Namun terlepas dari perkembangan positif ini, beberapa tantangan tetap ada. Banyak mekanisme dukungan bagi UKM dan pengusaha datang dalam bentuk utang yang, jika dibatalkan terlalu cepat, dapat memicu gelombang kebangkrutan yang membahayakan pemulihan. Dukungan pemerintah juga kurang efektif dalam menjangkau perusahaan yang lebih kecil dan lebih muda, wiraswasta, serta pengusaha perempuan dan minoritas, sehingga memperlebar ketidaksetaraan yang sudah ada sebelumnya.
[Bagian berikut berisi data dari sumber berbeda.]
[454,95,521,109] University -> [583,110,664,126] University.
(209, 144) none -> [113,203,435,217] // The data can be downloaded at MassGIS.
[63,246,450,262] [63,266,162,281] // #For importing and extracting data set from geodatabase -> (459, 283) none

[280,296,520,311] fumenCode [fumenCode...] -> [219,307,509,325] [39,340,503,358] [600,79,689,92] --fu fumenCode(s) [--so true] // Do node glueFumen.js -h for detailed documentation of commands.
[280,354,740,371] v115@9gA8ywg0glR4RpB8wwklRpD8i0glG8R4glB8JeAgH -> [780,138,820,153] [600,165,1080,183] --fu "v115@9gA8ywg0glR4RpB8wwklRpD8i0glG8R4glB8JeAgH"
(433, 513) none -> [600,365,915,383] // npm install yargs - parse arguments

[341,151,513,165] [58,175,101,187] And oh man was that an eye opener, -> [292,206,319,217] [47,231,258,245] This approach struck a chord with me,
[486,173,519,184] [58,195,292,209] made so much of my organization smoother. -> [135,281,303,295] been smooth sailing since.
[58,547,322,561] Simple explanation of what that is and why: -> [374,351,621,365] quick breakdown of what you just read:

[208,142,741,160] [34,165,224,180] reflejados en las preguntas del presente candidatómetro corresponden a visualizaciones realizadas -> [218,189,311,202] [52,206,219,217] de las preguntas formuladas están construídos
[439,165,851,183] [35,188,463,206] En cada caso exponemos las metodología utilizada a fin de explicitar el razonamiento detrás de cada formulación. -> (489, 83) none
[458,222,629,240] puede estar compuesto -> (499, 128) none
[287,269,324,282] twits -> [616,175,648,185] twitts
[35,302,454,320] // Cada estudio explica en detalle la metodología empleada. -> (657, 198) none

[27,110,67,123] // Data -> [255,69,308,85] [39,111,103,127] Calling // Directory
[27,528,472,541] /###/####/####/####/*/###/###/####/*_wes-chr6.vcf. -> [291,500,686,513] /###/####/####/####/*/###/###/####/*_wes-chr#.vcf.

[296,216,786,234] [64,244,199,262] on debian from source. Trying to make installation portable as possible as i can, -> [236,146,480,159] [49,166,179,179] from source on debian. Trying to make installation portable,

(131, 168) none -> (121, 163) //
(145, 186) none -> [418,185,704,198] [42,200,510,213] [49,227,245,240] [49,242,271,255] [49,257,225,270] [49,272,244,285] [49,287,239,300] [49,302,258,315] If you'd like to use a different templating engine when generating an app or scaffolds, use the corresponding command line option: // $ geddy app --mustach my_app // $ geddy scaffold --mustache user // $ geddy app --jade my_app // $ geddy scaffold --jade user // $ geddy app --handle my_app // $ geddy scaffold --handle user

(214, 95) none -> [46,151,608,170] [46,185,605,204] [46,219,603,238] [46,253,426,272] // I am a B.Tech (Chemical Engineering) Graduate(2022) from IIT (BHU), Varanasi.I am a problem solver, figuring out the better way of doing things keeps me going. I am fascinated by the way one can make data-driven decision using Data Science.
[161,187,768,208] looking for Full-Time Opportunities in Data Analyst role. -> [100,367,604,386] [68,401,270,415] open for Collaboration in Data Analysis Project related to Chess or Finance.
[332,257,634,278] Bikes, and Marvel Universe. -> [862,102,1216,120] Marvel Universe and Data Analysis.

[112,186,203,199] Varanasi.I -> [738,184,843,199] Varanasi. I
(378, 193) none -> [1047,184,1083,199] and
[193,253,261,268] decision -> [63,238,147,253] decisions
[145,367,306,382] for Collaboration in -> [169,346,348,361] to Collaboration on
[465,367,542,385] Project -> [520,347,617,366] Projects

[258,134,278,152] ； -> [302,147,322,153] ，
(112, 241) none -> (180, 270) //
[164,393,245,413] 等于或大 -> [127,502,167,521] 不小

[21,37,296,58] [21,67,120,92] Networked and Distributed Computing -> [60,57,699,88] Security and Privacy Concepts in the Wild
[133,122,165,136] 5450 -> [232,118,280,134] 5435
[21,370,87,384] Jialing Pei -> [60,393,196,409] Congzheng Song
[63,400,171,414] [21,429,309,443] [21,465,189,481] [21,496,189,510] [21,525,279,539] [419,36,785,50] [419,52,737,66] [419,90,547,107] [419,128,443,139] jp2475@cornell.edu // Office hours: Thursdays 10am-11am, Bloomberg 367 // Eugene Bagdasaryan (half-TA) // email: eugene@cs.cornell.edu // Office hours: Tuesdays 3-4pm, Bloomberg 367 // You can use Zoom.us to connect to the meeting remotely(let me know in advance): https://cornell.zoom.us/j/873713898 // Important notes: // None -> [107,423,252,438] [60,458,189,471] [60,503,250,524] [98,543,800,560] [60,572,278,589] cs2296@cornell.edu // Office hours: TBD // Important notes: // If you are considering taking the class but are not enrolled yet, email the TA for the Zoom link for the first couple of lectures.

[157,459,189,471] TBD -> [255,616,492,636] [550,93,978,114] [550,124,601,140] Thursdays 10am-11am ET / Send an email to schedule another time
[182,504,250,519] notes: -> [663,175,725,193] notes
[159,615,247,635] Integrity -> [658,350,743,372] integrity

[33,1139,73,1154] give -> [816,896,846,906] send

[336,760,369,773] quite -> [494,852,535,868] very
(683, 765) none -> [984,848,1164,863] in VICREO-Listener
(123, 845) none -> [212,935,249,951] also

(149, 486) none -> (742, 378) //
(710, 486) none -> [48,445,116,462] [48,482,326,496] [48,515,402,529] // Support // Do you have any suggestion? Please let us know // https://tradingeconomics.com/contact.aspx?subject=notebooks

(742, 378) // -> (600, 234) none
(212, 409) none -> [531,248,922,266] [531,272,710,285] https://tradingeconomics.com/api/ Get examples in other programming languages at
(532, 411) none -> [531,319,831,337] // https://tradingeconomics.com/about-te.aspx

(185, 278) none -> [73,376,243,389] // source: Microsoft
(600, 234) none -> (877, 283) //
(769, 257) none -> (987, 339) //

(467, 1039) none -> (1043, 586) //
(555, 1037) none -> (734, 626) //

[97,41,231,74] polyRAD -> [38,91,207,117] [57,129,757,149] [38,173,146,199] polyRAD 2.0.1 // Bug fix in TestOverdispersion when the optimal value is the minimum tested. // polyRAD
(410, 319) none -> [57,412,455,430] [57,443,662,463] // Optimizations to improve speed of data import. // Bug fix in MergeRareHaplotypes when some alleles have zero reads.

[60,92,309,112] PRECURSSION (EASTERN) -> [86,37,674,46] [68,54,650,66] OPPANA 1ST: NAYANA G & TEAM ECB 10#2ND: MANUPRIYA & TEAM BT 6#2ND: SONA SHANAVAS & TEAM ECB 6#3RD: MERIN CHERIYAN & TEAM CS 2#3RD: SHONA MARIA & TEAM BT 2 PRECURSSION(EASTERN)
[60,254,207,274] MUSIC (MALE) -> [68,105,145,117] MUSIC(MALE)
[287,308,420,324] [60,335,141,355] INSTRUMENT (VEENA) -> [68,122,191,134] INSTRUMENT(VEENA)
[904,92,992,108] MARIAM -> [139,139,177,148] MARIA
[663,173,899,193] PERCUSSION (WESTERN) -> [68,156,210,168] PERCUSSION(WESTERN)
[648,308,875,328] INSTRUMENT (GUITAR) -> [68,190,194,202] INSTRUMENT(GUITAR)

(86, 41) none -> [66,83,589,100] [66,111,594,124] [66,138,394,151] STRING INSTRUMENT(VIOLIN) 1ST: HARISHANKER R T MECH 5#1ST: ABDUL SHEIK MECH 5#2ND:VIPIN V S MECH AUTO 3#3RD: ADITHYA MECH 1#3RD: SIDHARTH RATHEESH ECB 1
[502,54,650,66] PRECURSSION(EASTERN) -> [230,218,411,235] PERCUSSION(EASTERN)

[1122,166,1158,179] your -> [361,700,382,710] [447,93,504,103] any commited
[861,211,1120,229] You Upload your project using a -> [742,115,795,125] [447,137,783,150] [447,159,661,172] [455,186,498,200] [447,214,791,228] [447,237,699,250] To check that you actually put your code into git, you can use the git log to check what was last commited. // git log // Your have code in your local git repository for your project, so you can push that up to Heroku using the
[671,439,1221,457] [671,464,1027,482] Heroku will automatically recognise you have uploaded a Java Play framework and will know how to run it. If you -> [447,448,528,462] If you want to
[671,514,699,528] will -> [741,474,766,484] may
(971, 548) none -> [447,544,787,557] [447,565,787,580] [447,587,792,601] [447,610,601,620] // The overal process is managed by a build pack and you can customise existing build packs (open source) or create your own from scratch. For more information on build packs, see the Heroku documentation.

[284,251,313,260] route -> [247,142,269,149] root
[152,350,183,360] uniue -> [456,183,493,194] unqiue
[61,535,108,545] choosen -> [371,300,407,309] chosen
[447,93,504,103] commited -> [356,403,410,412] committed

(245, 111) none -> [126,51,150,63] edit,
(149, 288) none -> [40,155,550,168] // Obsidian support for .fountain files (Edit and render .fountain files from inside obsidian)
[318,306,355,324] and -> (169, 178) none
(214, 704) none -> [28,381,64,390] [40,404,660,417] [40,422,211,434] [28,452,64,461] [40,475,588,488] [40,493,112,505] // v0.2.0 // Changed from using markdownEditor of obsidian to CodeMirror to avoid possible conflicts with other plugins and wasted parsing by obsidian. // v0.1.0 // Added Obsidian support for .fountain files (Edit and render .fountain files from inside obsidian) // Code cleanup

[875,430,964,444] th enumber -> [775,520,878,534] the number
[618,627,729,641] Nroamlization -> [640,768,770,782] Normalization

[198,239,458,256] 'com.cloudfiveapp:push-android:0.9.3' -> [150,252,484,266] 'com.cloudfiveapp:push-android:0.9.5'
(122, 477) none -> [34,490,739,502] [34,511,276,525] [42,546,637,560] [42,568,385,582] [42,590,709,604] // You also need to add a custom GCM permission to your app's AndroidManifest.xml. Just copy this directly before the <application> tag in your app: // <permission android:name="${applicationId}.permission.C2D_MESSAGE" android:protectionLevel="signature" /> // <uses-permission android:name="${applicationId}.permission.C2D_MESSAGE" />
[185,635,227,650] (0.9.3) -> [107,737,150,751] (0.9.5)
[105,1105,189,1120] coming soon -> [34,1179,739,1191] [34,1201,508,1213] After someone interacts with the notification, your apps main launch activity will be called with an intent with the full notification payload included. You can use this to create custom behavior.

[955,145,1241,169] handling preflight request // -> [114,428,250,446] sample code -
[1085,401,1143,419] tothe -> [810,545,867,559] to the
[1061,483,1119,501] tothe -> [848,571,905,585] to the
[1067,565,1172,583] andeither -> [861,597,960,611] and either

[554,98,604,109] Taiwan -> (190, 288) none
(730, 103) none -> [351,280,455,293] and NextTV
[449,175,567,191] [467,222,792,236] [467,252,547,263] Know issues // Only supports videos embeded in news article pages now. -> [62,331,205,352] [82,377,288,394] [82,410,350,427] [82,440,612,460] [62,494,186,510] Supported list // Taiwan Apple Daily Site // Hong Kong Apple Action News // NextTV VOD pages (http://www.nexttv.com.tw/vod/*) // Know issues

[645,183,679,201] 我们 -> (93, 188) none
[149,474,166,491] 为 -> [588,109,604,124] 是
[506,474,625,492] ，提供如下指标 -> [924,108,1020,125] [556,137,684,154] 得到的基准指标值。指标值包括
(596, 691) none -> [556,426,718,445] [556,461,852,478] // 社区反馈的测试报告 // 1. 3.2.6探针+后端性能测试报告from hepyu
“Usaha mikro, kecil, dan menengah adalah mesin pertumbuhan yang penting, menyumbang 99% bisnis di negara-negara OECD dan mendorong penciptaan dan penyebaran inovasi yang meningkatkan produktivitas, mendorong pertumbuhan yang lebih kuat, dan menciptakan lapangan kerja”, Sekretaris Jenderal OECD Mathias Cormann kata, menyampaikan laporan melalui video pada kesempatan Hari Usaha Mikro, Kecil dan Menengah (UMKM) Perserikatan Bangsa-Bangsa. Dia juga meminta lebih banyak UKM untuk melakukan lompatan digital, karena alat digital telah menjadi sangat penting untuk kelangsungan bisnis selama krisis COVID‑19. (Tonton langsung acara UN).

Laporan tersebut, yang pertama dari serangkaian publikasi yang diluncurkan selama OECD Pekan UMKM, juga menyoroti bagaimana paket pemulihan baru-baru ini telah menempatkan prioritas tinggi pada digitalisasi, pelatihan ulang, dan penghijauan UKM untuk membangun kembali dengan lebih baik. Ke depan, kemampuan pemerintah untuk memanfaatkan momentum dalam inovasi dan kewirausahaan UKM akan menjadi kunci untuk mengubahnya menjadi mesin pemulihan yang lebih luas.

Lihat 38 profil Negara individu, yang memberikan wawasan tentang kinerja UKM dan tren kewirausahaan, serta menilai faktor kerentanan dan ketahanan UKM dan pengusaha. Profil tersebut juga menyajikan kerangka kebijakan UKM dan kewirausahaan nasional dan inisiatif kebijakan terbaru untuk mempertahankan likuiditas UKM dan mendukung pemulihan.

Lihat informasi lebih lanjut tentang kerja sama OECD dengan usaha kecil dan menengah: http://www.oecd.org/cfe/smes/

Untuk informasi lebih lanjut, wartawan diundang untuk menghubungi Sandrine Kergroach di Pusat Kewirausahaan, UKM, Wilayah dan Kota, Pierre-Alain Pionnier di Direktorat Statistik dan Data atau Louise Fietz (Tel. +33 1 45 24 80 91) di OECD Kantor Pers.

Bekerja dengan lebih dari 100 negara, OECD adalah forum kebijakan global yang mempromosikan kebijakan untuk melestarikan kebebasan individu dan meningkatkan kesejahteraan ekonomi dan sosial orang-orang di seluruh dunia.